Robert Plant, once introduced arguably history's biggest rock ballad with Stairway to heaven a sentence „I think this is a song of love. “ This article is a message of hope and love.
Bright side
I witnessed people using their skin color or different nationality as an explanation for their unpleasant experience in various situations, even when this was not necessarily the case. Yes, it is soothing being able to play this card every time when faced with rejection. Those people being mean to me means they hate foreigners, it has nothing to do with me as a person. As tempting as using this defense mechanism is, I believe resisting this perspective is better in the long run.
Hey! Maybe Sven did not let you in Barghain, because he didn’t think you would fit in just like tens and hundreds of white Germans that night, but not because he's racist. Maybe the zumba instructor was not picking on you based on your nationality, but simply because he projected his anger on to you and you happened to win the lottery and randomly be the target of it. (Which sucks, but the vast majority of people experiences this sometimes, being at both the giving and receiving end of this phenomena.)

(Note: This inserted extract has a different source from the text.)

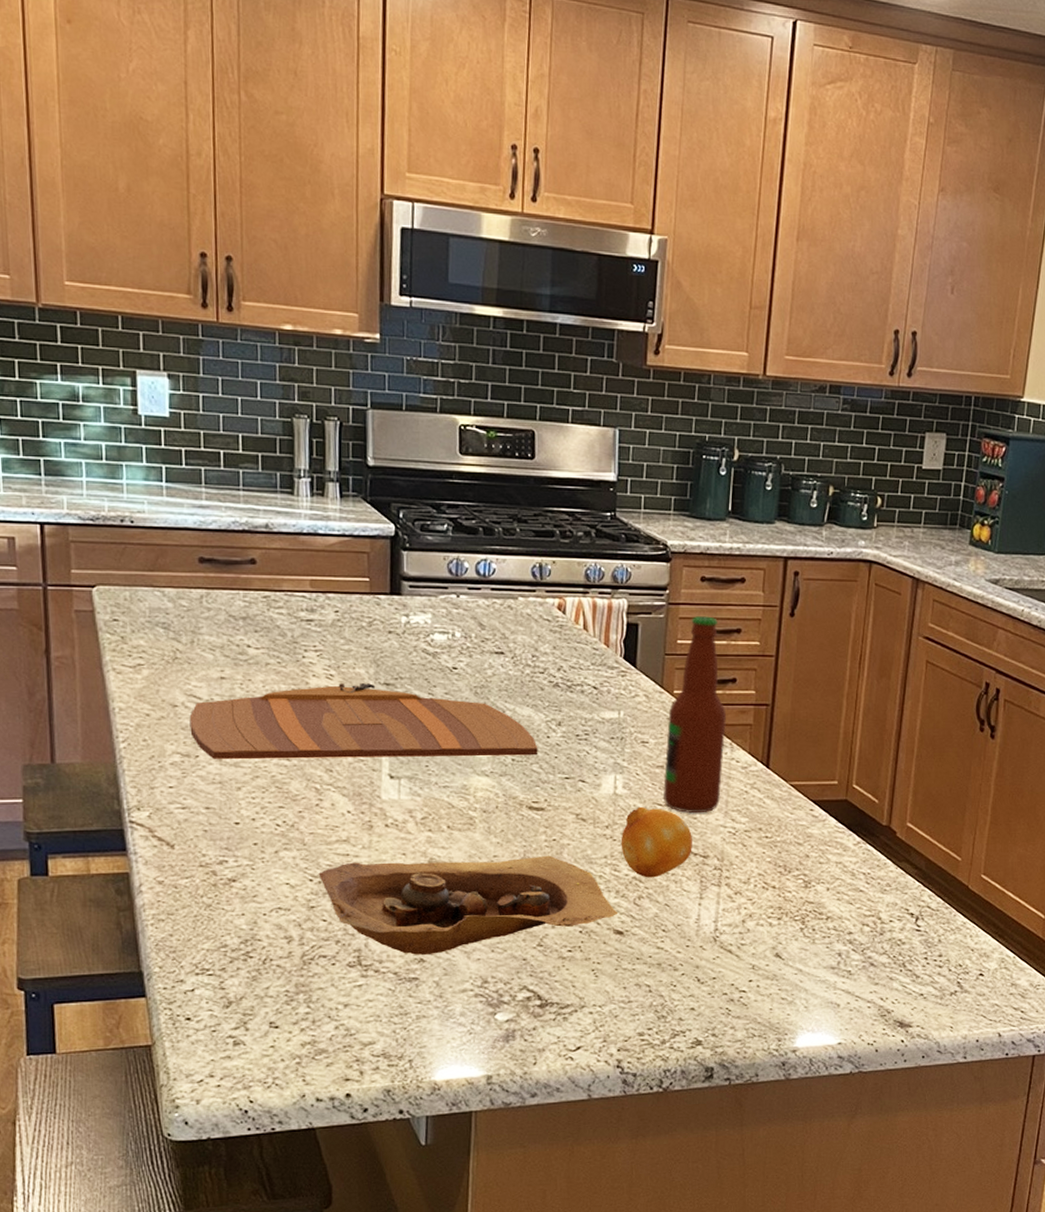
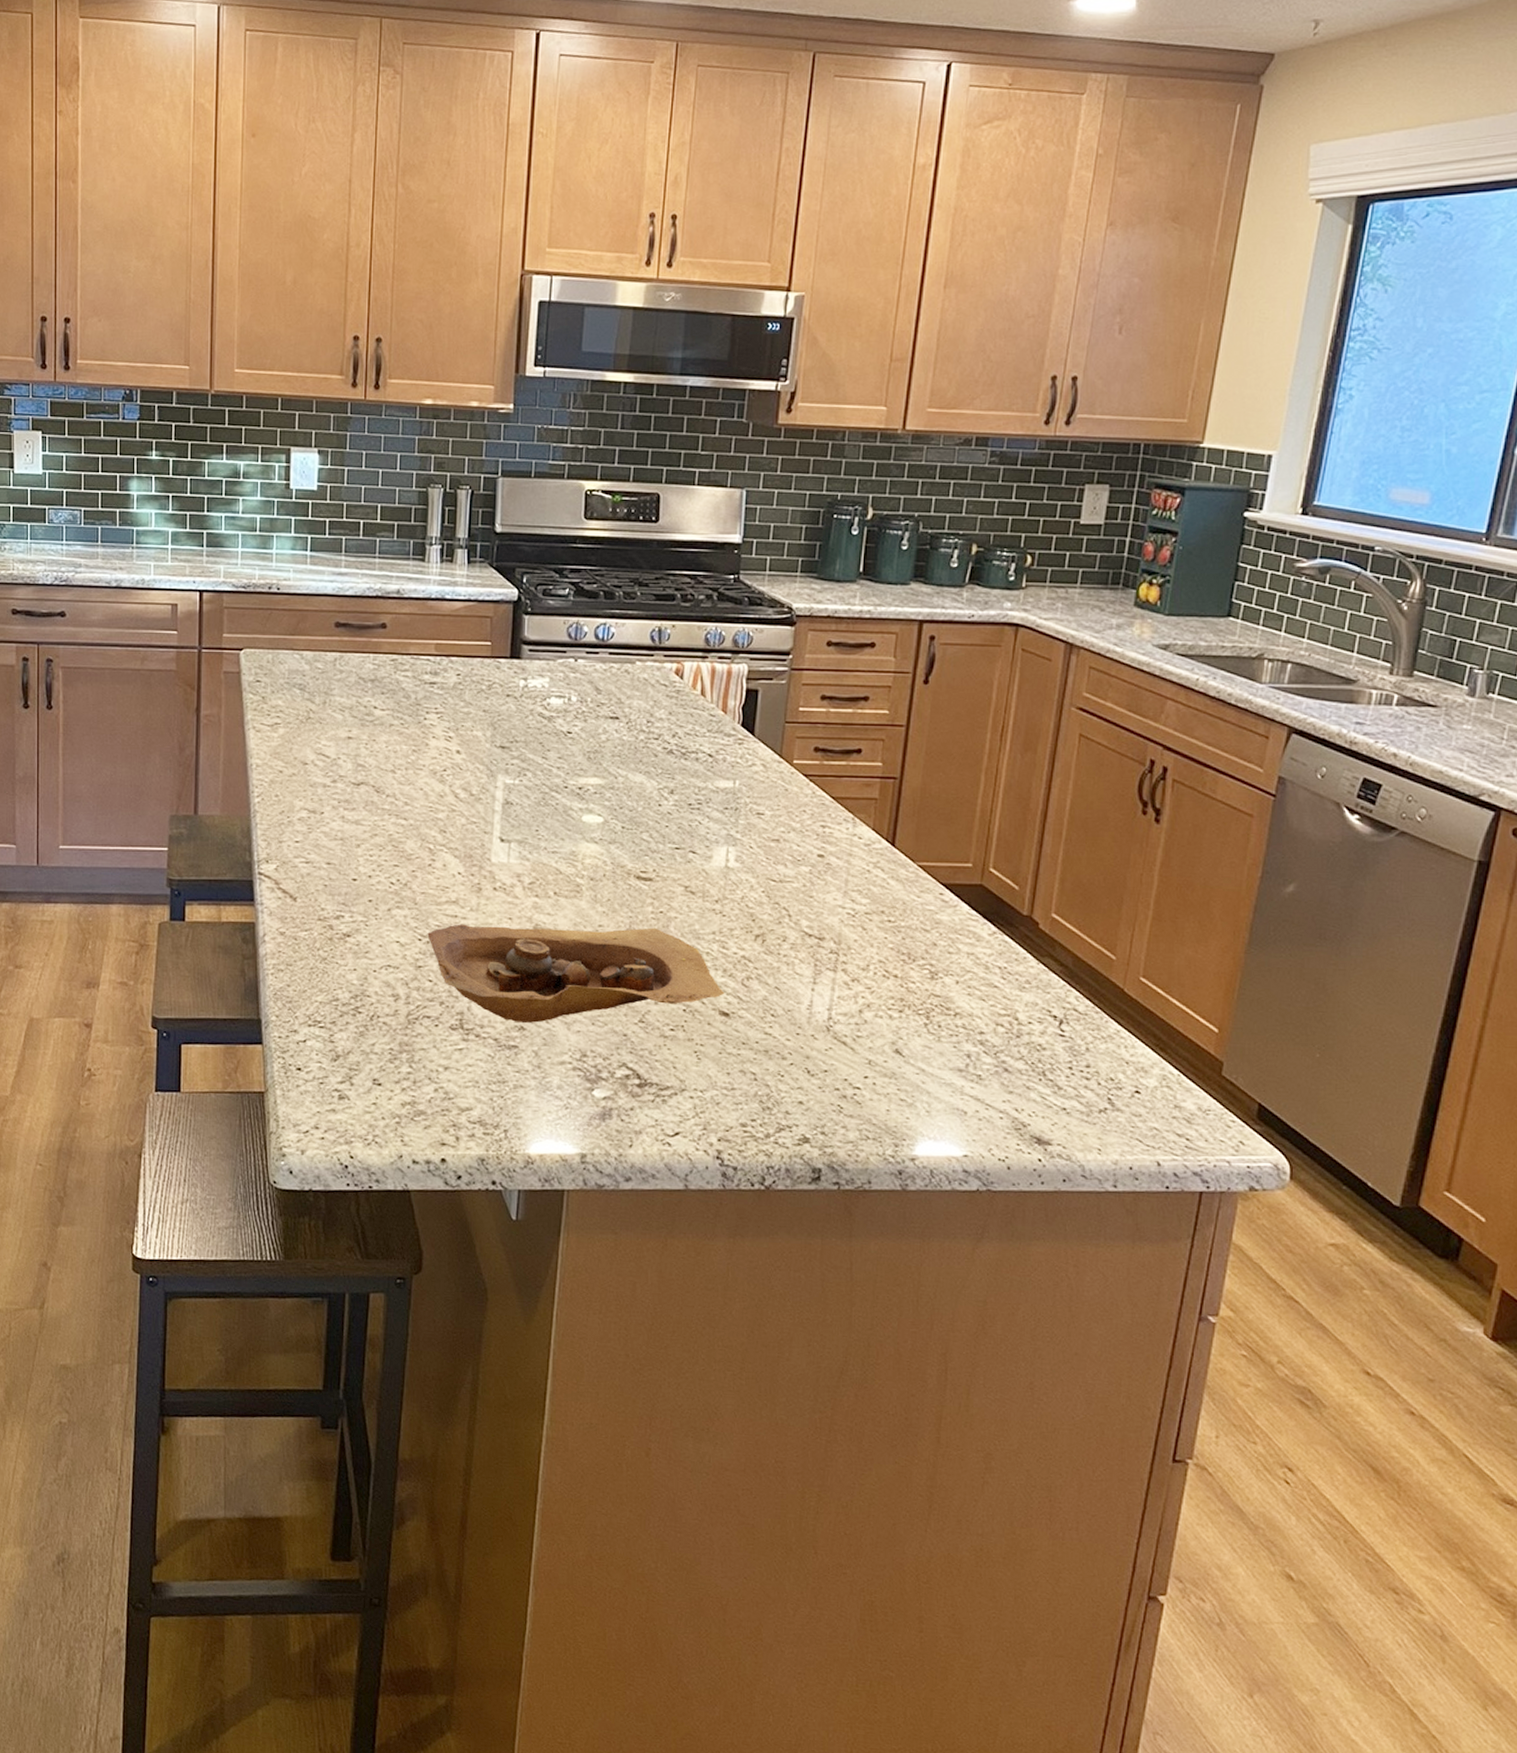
cutting board: present [189,683,538,759] -> none [317,746,649,824]
fruit: present [620,806,692,878] -> none [730,881,807,958]
bottle: present [662,615,727,814] -> none [777,681,850,892]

I believe sometimes people would do themselves a favor by allowing themselves to get rid of omniscient suspicion.
DISCLAIMER
That being said, I absolutely do not downplay the struggle of people who, in fact, are being harassed or even discriminated against. I simply would like to state and bring to the reader’s attention the fact that while being a foreigner might evoke negative reactions in locals, it might also evoke in them acts that are testaments of love.
Yes, even if every single local would be nice and welcoming to a foreigner, one could unlikely avoid at least occasional symptoms of missing home. Would I ever safeguard myself from it by never leaving the borders of my country’s comfort zone and depriving myself from the opportunity to explore what this endlessly diverse world has to offer? Would I ever forgo the warmth of locals simply in order to avoid hate from other locals? Thank you, but no thank you.